Bank Retention of Electronic Mail Archives

OCC and FDIC Regulation and Guidance

Financial Institution Audit Procedures

What do regulations say about a bank retaining e-mail records? Relevant statements have been issued by both the Office of the Comptroller of the Currency (OCC) (regulator for all national banks in the U.S.) and The Federal Deposit Insurance Corporation (FDIC).
Auditor Expectations


The OCC issued an Advisor Letter on Electronic Record Retention June 21, 2004. The Advisory Letter points to the Electronic Signatures in Global and National Commerce Act (E-Sign) as special reason for financial institutions to set up electronic record keeping systems. The E-Sign Act generally confirms the legal effectiveness of electronic commerce transactions, including e-mail contracts. The implication for banks is that their electronic records, such as e-mail records, can be evidence of legally-binding contracts and other transactions.

Accordingly, the OCC Advisory Letter states:

"[B]anks should design, implement, and operate their electronic records systems so that they are adequate to serve the following purposes and functions according to the nature of the retained records:

* Potential use in litigation support,

* Internal and external audits and controls,

* Bank supervision, and

* Compliance with regulatory requirements."

Notice those are broad purposes, which suggests that the retention of e-records should be generous at a time when the quantity and importance of electronic transaction is growing. The Advisory Letter goes on specifically to emphasize the retention of electronic message and electronic mail records.


Consistent with the OCC Advisory Letter, FDIC has issued guidance on the retention of electronic records under the E-Sign Act. See FDIC Compliance Handbook — June 2006, page X-3.1. Although the FDIC Handbook does not provide as much detail as the OCC Advisory Letter, it says banks need good records of their electronic business transactions. Naturally, those records will include e-mail records, as the OCC Advisory Letter confirms.

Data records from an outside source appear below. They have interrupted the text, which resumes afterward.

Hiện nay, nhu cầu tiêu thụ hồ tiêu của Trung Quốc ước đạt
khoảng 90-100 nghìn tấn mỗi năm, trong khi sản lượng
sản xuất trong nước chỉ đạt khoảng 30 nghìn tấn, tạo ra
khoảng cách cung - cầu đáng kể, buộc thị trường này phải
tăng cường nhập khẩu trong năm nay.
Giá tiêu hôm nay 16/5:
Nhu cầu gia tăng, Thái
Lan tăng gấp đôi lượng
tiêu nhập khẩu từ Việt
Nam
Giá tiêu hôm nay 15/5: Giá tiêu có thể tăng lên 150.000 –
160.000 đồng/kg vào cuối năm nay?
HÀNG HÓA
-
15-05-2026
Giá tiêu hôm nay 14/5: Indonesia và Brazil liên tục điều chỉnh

The FCIC Handbook page X-3.1 states: "Record Retention. The E-Sign Act requires a financial institution to maintain electronic records accurately reflecting the information contained in applicable contracts, notices or disclosures and that they remain accessible to all persons who are legally entitled to access for the period required by law in a form that is capable of being accurately reproduced for later reference."

Further, the FDIC's 1998 Electronic Banking Safety and Soundness Examination Procedures specifically discuss record retention procedures for e-mail at page 8. Page 8 says bank examiners should expect banks to have retention policies for e-mail. It reads: "Determine if retention guidelines exist and are updated for source documents supporting electronic activities, such as account applications, instructions for account transactions, and other records. Determine whether the guidelines also address electronic mail, data files, and similar records." The implication is that if a bank does not have a retention policy, and FDIC examiner will expect the bank to create one.

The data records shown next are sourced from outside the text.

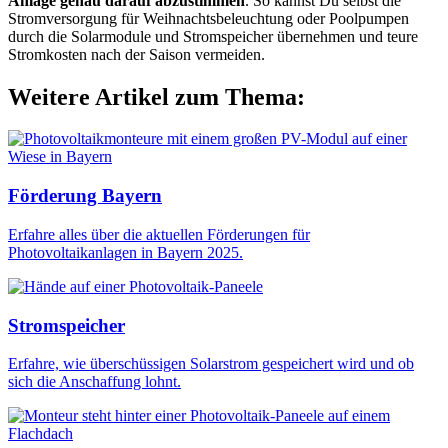
Anlage genau darauf abzustimmen
. So kannst Du selbst die
Stromversorgung für Weihnachtsbeleuchtung oder Poolpumpen
durch die Solarmodule und Stromspeicher übernehmen und teure
Stromkosten nach der Saison vermeiden.
Weitere Artikel zum Thema:
Förderung Bayern
Erfahre alles über die aktuellen Förderungen für
Photovoltaikanlagen in Bayern 2025.
Stromspeicher
Erfahre, wie überschüssigen Solarstrom gespeichert wird und ob
sich die Anschaffung lohnt.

So precisely how long should banks keep email records? I have led in-house workshops to address this question at numerous, diverse enterprises. The outcome of these workshops has varied, depending on many factors, including corporate culture.

In my experience, the best email retention policy is one that is developed by collaboration of the various stakeholder departments in the enterprise (legal, IT, HR, operations et al.). Normally, these different stakeholders will start with different positions on what the policy should say. But, in my experience, after the stakeholders have talked through the issues, they tend to compromise their positions and coalesce into a policy that is unique to the enterprise.

By , Senior Instructor on Law of Data Security and Investigations at the SANS Institute.

Related:  How to write an enterprise records policy.

Update July 2012: Cost of Storage

I just led a workshop at a group of companies that owns two national banks.  The purpose of the workshop was to help the stakeholders from the various enterprises develop a group-wide policy for the retention and destruction of email and other electronic records, including audio records of telephonic interactions with customers.  

I have been leading workshops like this for years, and I have noticed from these workshops that something has changed.  The cost of storage has become a non-issue.  The raw cost of storing 100 terabytes of data is insignificant to an enterprise larger than a mom-and-pop.  That is not to say that the raw cost of storage is the only issue in setting an electronic record retention policy.  There are lots of issues, and no regulator is going to tell a bank how to resolve all of its issues.  But the dynamics in these workshops has changed on account of how cheap storage has become.

[The above is only general information. If a bank needs legal advice, it should of course consult its lawyers.]